DIRECTIONS FOR THIS TASK:
Write out exactly the lines below that run from the one containing "IARC has classified" through the one containing "Physical Properties", both included, with no other lines.

GIVEN DATA:
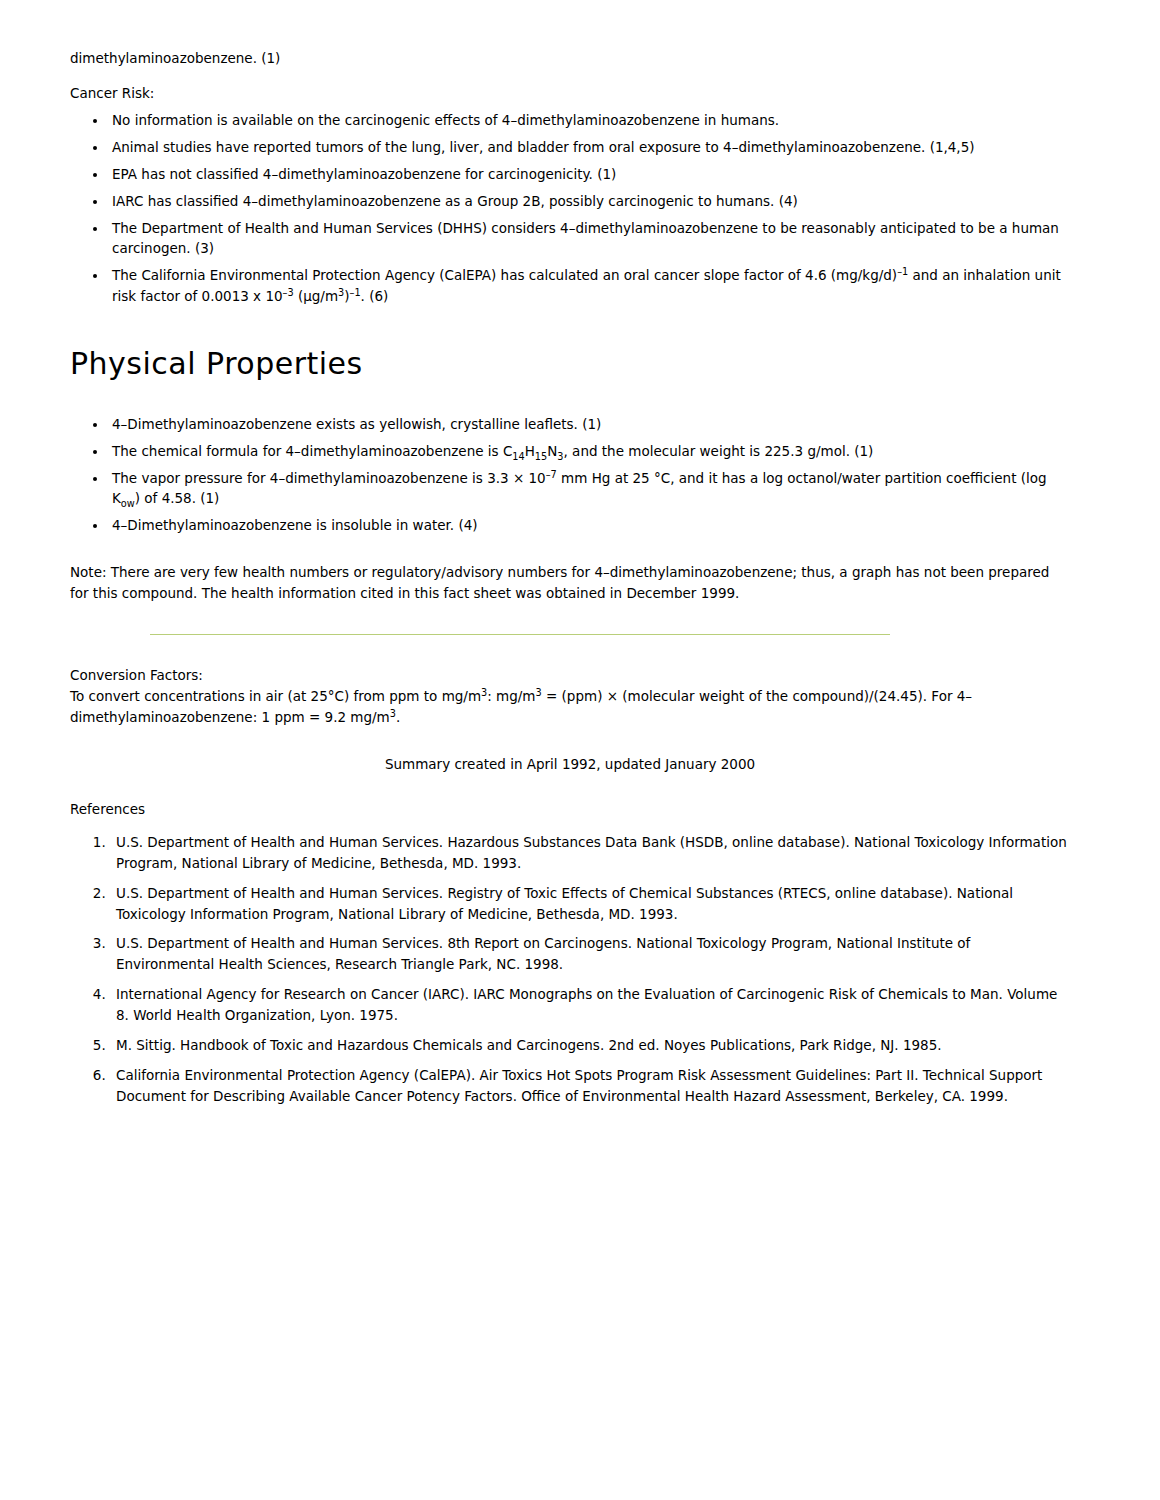dimethylaminoazobenzene. (1)
Cancer Risk:
No information is available on the carcinogenic effects of 4–dimethylaminoazobenzene in humans.
Animal studies have reported tumors of the lung, liver, and bladder from oral exposure to 4–dimethylaminoazobenzene. (1,4,5)
EPA has not classified 4–dimethylaminoazobenzene for carcinogenicity. (1)
IARC has classified 4–dimethylaminoazobenzene as a Group 2B, possibly carcinogenic to humans. (4)
The Department of Health and Human Services (DHHS) considers 4–dimethylaminoazobenzene to be reasonably anticipated to be a human carcinogen. (3)
The California Environmental Protection Agency (CalEPA) has calculated an oral cancer slope factor of 4.6 (mg/kg/d)–1 and an inhalation unit risk factor of 0.0013 x 10–3 (µg/m3)–1. (6)
Physical Properties
4–Dimethylaminoazobenzene exists as yellowish, crystalline leaflets. (1)
The chemical formula for 4–dimethylaminoazobenzene is C14H15N3, and the molecular weight is 225.3 g/mol. (1)
The vapor pressure for 4–dimethylaminoazobenzene is 3.3 × 10–7 mm Hg at 25 °C, and it has a log octanol/water partition coefficient (log Kow) of 4.58. (1)
4–Dimethylaminoazobenzene is insoluble in water. (4)
Note: There are very few health numbers or regulatory/advisory numbers for 4–dimethylaminoazobenzene; thus, a graph has not been prepared for this compound. The health information cited in this fact sheet was obtained in December 1999.
Conversion Factors:
To convert concentrations in air (at 25°C) from ppm to mg/m3: mg/m3 = (ppm) × (molecular weight of the compound)/(24.45). For 4–dimethylaminoazobenzene: 1 ppm = 9.2 mg/m3.
Summary created in April 1992, updated January 2000
References
U.S. Department of Health and Human Services. Hazardous Substances Data Bank (HSDB, online database). National Toxicology Information Program, National Library of Medicine, Bethesda, MD. 1993.
U.S. Department of Health and Human Services. Registry of Toxic Effects of Chemical Substances (RTECS, online database). National Toxicology Information Program, National Library of Medicine, Bethesda, MD. 1993.
U.S. Department of Health and Human Services. 8th Report on Carcinogens. National Toxicology Program, National Institute of Environmental Health Sciences, Research Triangle Park, NC. 1998.
International Agency for Research on Cancer (IARC). IARC Monographs on the Evaluation of Carcinogenic Risk of Chemicals to Man. Volume 8. World Health Organization, Lyon. 1975.
M. Sittig. Handbook of Toxic and Hazardous Chemicals and Carcinogens. 2nd ed. Noyes Publications, Park Ridge, NJ. 1985.
California Environmental Protection Agency (CalEPA). Air Toxics Hot Spots Program Risk Assessment Guidelines: Part II. Technical Support Document for Describing Available Cancer Potency Factors. Office of Environmental Health Hazard Assessment, Berkeley, CA. 1999.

RESULT OF THIS TASK:
IARC has classified 4–dimethylaminoazobenzene as a Group 2B, possibly carcinogenic to humans. (4)
The Department of Health and Human Services (DHHS) considers 4–dimethylaminoazobenzene to be reasonably anticipated to be a human carcinogen. (3)
The California Environmental Protection Agency (CalEPA) has calculated an oral cancer slope factor of 4.6 (mg/kg/d)–1 and an inhalation unit risk factor of 0.0013 x 10–3 (µg/m3)–1. (6)
Physical Properties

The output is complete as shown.